We are looking for a Senior Data & Machine Learning Engineer to operate at the intersection of data platform engineering and machine learning enablement. This role is responsible for building scalable, efficient, and reliable data systems while enabling Data Science and Analytics teams to develop and deploy ML-driven features.
You will take ownership of the data and ML infrastructure layer, ensuring that pipelines, storage models, and compute usage are optimized, while also shaping how data workflows and ML solutions are designed across the organization.
Responsibilities
Data Platform & Infrastructure
Design, build, and maintain scalable data pipelines and storage systems supporting analytics and ML use cases
Ensure compute and cost efficiency across pipelines, storage models, and processing workflows
Own and improve data orchestration, transformation, and serving layers (e.g., Spark, DBT, streaming/batch systems)
Build and maintain shared infrastructure components, including:
IO managers and data access abstractions
Integrations with DBT, Spark, and other data frameworks
Internal tooling to improve developer productivity and reliability
ML Enablement & Collaboration
Partner closely with Data Science to design and productions ML solutions for new features and research initiatives
Translate experimental models into robust, scalable production systems
Support feature engineering, training pipelines, and inference workflows
Help define best practices for ML lifecycle management (training, validation, deployment, monitoring)

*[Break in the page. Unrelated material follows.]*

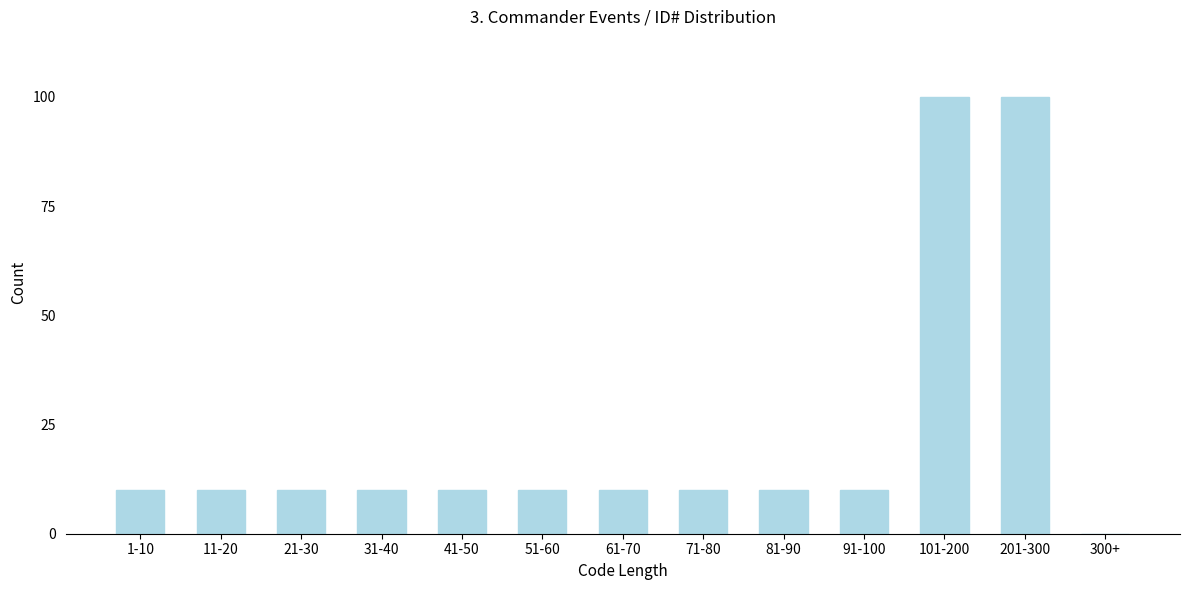

Reading left to right, transcribe all the data shown in this chart.

1-10=10	11-20=10	21-30=10	31-40=10	41-50=10	51-60=10	61-70=10	71-80=10	81-90=10	91-100=10	101-200=100	201-300=100	300+=0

Data Quality, Governance & Best Practices
Enforce best practices for building and maintaining data processes across Data Analyst and Data Science teams
Define standards for:
Data modeling and transformations
Pipeline reliability and observability
Testing, versioning, and documentation
Improve data quality, consistency, and discoverability across the organization
Performance & Reliability
Optimize systems for performance, scalability, and cost efficiency
Monitor and troubleshoot data pipelines and ML systems in production
Implement observability (logging, metrics, alerting) across data workflows
Requirements: Strong programming skills in Python (or similar language)
Proven experience building and maintaining production-grade data pipelines
Hands-on experience with data processing frameworks (e.g., Spark or similar)
Familiarity with DBT or modern data transformation workflows
Experience working with cloud environments (AWS, GCP, or Azure)
Solid understanding of data modeling, distributed systems, and ETL/ELT patterns
This position is open to all candidates.